• PAGE EXCERPT
^^^^^^^^
In any given year, I attend a lot of project management conferences. There are always common themes that come up at these conferences, but these days it seems that you can’t turn around without getting smacked in the face by Lean Six Sigma. It’s everywhere, and it’s not a fad. Lean Six Sigma has been growing up for quite a while now. It’s no longer the new kid on the block. It’s more like the youth who went away to school and returned as a ripped 26-year-old athlete. It has matured in all the right ways, and right now it is entering a golden age.
Before we go any further, allow me to make a confession: I believe that Lean Six Sigma is the dharma path for much of manufacturing. That is true, at least, until someone discovers a better way, which they eventually will. It’s true for manufacturing projects, but innovators are also extending it to projects trying to create a standardized outcome for their service delivery. Quality is quality, and Lean Six Sigma can push yours higher.
Why Lean Six Sigma Now?
Manufacturing had a long, slow progression up until the industrial revolution when the shift from the craftsman to the assembly line changed everything. Despite the fact that we lost some of the handmade beauty, we gained two really powerful things: predictability and repeatability. The trouble is, just because something is predictable and repeatable doesn’t necessarily make it good or high quality. When I was growing up, my friend had a 1971 Pinto. It was very predictable, and we spent a lot of time on the side of the road as a consequence.
This is where Lean Six Sigma enters into the equation. It basically looks at the process, the design, and the outcome and makes data-driven decisions to guide you in improving them. Companies like IBM and GE that have implemented this have seen incredible results that translated into economic growth.
What Makes Lean Six Sigma So Great?
Lean Six Sigma tools and methodologies are a gift to project managers who are responsible to deliver world-class quality as part of their outcome. Here’s why: As the name implies, Lean Six Sigma is a philosophy and a toolset made up of Lean principles and Six Sigma methodologies. The Lean component focuses primarily on efficiency and eliminating waste, while the Six Sigma component helps make things consistent and predictable. Together this is a combination that has not been surpassed. Seriously—it’s better than red wine and dark chocolate.
^^^^^^^^
• EXERCISE DATA

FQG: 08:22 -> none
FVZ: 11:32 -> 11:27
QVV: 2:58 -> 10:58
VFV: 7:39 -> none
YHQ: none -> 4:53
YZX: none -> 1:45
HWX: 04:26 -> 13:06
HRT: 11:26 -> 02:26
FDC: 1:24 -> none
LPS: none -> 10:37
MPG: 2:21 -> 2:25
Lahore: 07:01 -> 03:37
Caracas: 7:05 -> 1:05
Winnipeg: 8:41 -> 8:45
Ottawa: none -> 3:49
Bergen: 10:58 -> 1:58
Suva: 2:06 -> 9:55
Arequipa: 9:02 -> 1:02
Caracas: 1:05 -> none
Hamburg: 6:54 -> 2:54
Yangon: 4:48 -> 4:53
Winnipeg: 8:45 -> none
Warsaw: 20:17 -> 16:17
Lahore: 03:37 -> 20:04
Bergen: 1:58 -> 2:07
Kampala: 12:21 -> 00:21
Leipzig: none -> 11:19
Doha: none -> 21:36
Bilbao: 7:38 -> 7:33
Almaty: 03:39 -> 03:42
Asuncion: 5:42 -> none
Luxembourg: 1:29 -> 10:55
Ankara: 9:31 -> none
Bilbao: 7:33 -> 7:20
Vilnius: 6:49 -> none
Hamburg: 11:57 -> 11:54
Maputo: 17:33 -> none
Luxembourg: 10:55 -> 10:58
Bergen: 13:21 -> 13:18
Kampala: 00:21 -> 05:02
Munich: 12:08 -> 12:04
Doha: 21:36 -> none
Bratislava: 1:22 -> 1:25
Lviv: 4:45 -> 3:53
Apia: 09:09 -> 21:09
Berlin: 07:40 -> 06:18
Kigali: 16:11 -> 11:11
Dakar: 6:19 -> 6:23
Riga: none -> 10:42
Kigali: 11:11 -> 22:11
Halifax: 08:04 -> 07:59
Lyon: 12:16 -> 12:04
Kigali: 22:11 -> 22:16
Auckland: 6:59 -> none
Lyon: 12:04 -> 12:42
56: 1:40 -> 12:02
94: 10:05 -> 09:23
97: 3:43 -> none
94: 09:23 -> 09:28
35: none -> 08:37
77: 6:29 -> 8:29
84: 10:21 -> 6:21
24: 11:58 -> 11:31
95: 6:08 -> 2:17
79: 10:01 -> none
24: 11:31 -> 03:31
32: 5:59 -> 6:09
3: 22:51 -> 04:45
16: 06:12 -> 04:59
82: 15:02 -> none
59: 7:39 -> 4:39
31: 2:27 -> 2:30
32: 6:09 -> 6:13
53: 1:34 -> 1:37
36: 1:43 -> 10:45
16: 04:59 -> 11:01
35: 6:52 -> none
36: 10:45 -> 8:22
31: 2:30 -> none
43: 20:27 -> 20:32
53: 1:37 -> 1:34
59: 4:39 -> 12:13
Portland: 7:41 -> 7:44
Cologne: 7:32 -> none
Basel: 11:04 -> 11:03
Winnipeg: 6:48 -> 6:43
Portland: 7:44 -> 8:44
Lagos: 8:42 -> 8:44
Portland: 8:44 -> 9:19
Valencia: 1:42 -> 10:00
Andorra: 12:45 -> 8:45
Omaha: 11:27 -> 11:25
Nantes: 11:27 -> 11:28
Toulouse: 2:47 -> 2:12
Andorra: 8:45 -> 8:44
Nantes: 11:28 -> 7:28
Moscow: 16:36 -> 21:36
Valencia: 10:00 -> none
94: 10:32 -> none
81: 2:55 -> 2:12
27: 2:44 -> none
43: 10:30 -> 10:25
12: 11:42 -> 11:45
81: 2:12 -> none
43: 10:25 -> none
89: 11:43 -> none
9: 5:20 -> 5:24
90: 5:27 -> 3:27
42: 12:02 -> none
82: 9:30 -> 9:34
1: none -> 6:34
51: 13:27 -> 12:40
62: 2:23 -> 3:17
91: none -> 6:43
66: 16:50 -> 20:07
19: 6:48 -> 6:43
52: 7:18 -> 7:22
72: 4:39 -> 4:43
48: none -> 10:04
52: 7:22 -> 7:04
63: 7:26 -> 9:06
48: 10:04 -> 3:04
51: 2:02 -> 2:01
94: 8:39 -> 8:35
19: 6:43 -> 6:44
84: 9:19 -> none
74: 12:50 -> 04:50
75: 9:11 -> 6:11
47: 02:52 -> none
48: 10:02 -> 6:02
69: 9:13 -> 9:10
^^^^^^^^
• WHAT YOU WILL DO
**1.** Copy out the lines of the listing, starting with its first line and going on through the line containing "16: 04:59 -> 11:01", with both ends included.
**2.** Continue the article about Lean Six Sigma from the point where it stops.
The listing is unrelated to the article on Lean Six Sigma.

• OUTPUTS IN ORDER
**1.**
FQG: 08:22 -> none
FVZ: 11:32 -> 11:27
QVV: 2:58 -> 10:58
VFV: 7:39 -> none
YHQ: none -> 4:53
YZX: none -> 1:45
HWX: 04:26 -> 13:06
HRT: 11:26 -> 02:26
FDC: 1:24 -> none
LPS: none -> 10:37
MPG: 2:21 -> 2:25
Lahore: 07:01 -> 03:37
Caracas: 7:05 -> 1:05
Winnipeg: 8:41 -> 8:45
Ottawa: none -> 3:49
Bergen: 10:58 -> 1:58
Suva: 2:06 -> 9:55
Arequipa: 9:02 -> 1:02
Caracas: 1:05 -> none
Hamburg: 6:54 -> 2:54
Yangon: 4:48 -> 4:53
Winnipeg: 8:45 -> none
Warsaw: 20:17 -> 16:17
Lahore: 03:37 -> 20:04
Bergen: 1:58 -> 2:07
Kampala: 12:21 -> 00:21
Leipzig: none -> 11:19
Doha: none -> 21:36
Bilbao: 7:38 -> 7:33
Almaty: 03:39 -> 03:42
Asuncion: 5:42 -> none
Luxembourg: 1:29 -> 10:55
Ankara: 9:31 -> none
Bilbao: 7:33 -> 7:20
Vilnius: 6:49 -> none
Hamburg: 11:57 -> 11:54
Maputo: 17:33 -> none
Luxembourg: 10:55 -> 10:58
Bergen: 13:21 -> 13:18
Kampala: 00:21 -> 05:02
Munich: 12:08 -> 12:04
Doha: 21:36 -> none
Bratislava: 1:22 -> 1:25
Lviv: 4:45 -> 3:53
Apia: 09:09 -> 21:09
Berlin: 07:40 -> 06:18
Kigali: 16:11 -> 11:11
Dakar: 6:19 -> 6:23
Riga: none -> 10:42
Kigali: 11:11 -> 22:11
Halifax: 08:04 -> 07:59
Lyon: 12:16 -> 12:04
Kigali: 22:11 -> 22:16
Auckland: 6:59 -> none
Lyon: 12:04 -> 12:42
56: 1:40 -> 12:02
94: 10:05 -> 09:23
97: 3:43 -> none
94: 09:23 -> 09:28
35: none -> 08:37
77: 6:29 -> 8:29
84: 10:21 -> 6:21
24: 11:58 -> 11:31
95: 6:08 -> 2:17
79: 10:01 -> none
24: 11:31 -> 03:31
32: 5:59 -> 6:09
3: 22:51 -> 04:45
16: 06:12 -> 04:59
82: 15:02 -> none
59: 7:39 -> 4:39
31: 2:27 -> 2:30
32: 6:09 -> 6:13
53: 1:34 -> 1:37
36: 1:43 -> 10:45
16: 04:59 -> 11:01

**2.**
Lean Six Sigma strips down all of the processes to their shiny, bare essentials and then tunes them to be highly reliable. When it’s done right, your manufacturing project hums along like a finely tuned engine. In my opinion, getting to this stage is some of the most important work a project manager will do or oversee.
Waste relentlessly creeps into manufacturing projects from multiple angles. It is a distraction and a drain on profits at best, but it can sink successful companies when it rises to even moderate levels. The Lean community looks for waste in Transportation, Inventory, Motion, Waiting, Over-processing, Overproduction, and Defects (abbreviated as TIMWOOD). Lean’s goal is to reduce and eventually eliminate waste in these areas, and it’s not a one-time activity. You perform it over and over, constantly seeking to improve your practice and waste less. The tricky part is that waste can sometimes be easy to see but difficult to eliminate. The good news is that once you do eliminate it, everyone benefits—your employees, the customer, and the performing organization.
The Six Sigma component seeks to make your quality consistent and to improve it to world-class level. It gives you tools to track issues, prioritize them, and systematically eliminate them. Six Sigma looks at the raw materials, the work being done, the product’s design, and the end result in order to tune them for improvement.
When Lean and Six Sigma are combined properly, it can create a magical benefit where your organization not only gets better, but it can achieve the mythical unicorn status of getting better at getting better. It’s like unlocking a secret level of efficiency.
How to Get Started
So If you’ve decided that Lean Six Sigma might be useful, where do you begin? Here are four steps to help you get underway.
1. Stop and look at your process.
Take a step away from your current process, and use fresh optics to take it all in from the top down. One great way to help with this is to create a Value Stream Map. This is where you map out the entire workflow, step by step, and carefully examine each element. Then you determine whether or not these steps add value. If it does not add value, then the step is flagged for elimination. A good Lean Six Sigma initiative puts a lot of energy into streamlining processes.
2. Measure and collect data.
If you have a manufacturing process as part of your project, then empirical measurements become all important. This is particularly true when it comes to issues and defects. Collect the metrics that tell the whole story. As Peter Drucker famously said: “What gets measured gets improved.”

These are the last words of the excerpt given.